Index | Thread | Search

From:
Alexander Bluhm <bluhm@openbsd.org>
Subject:
mbuf cluster m_extref_mtx contention
To:
tech@openbsd.org
Date:
Sun, 8 Feb 2026 10:32:29 -0500

Download raw body.

Thread
Hi,

I some of my tests, especially with socket splicing, I see contention
on the m_extref_mtx mutex.  It is a global lock to list mbufs that
point to the same external cluster.

This happens when freeing mbuf chains in the TX path of the driver
while the TCP stack still has a reference to the cluster for possible
retransmits.  This diff avoids to grab the mutex for each m_freem().
Instead the mbufs are cached in a per CPU mbuf list.  When 50 mbufs
have been collected, the mutex is taken once to free all of them.

The number 50 is arbitrary, it means at most 4 MB of memory per CPU
may be wasted.  Should I add an #ifdef MULTIPROCESSOR ?

opinions?  ok?

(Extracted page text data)
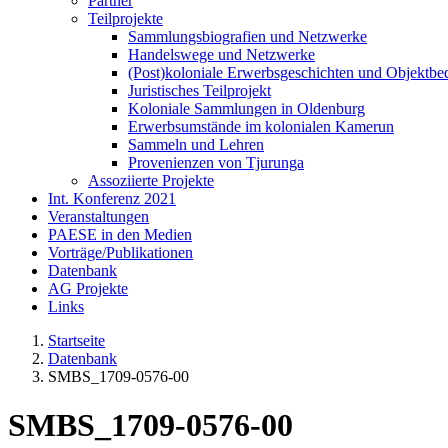
Partner
Teilprojekte
Sammlungsbiografien und Netzwerke
Handelswege und Netzwerke
(Post)koloniale Erwerbsgeschichten und Objektb
Juristisches Teilprojekt
Koloniale Sammlungen in Oldenburg
Erwerbsumstände im kolonialen Kamerun
Sammeln und Lehren
Provenienzen von Tjurunga
Assoziierte Projekte
Int. Konferenz 2021
Veranstaltungen
PAESE in den Medien
Vorträge/Publikationen
Datenbank
AG Projekte
Links
Startseite
Datenbank
SMBS_1709-0576-00
SMBS_1709-0576-00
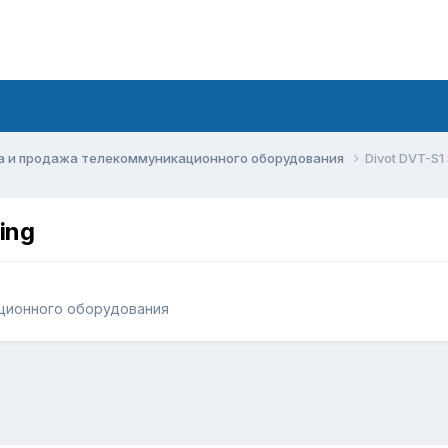
а и продажа телекоммуникационного оборудования
Divot DVT-S1
ing
ционного оборудования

Actions to take>
1 - Answer these questions about the mbuf contention message:
(a) Which mutex shows contention in the author's tests?
(b) How many mbufs are collected before the mutex is taken once to free them all?
(c) At most how much memory per CPU may be wasted?
2 - Write out the part of the mbuf contention message from "This happens when" to "#ifdef MULTIPROCESSOR ?", word for word.

Responses by item number>
1 -
(a) The m_extref_mtx mutex.
(b) 50 mbufs.
(c) 4 MB.

2 -
This happens when freeing mbuf chains in the TX path of the driver
while the TCP stack still has a reference to the cluster for possible
retransmits.  This diff avoids to grab the mutex for each m_freem().
Instead the mbufs are cached in a per CPU mbuf list.  When 50 mbufs
have been collected, the mutex is taken once to free all of them.

The number 50 is arbitrary, it means at most 4 MB of memory per CPU
may be wasted.  Should I add an #ifdef MULTIPROCESSOR ?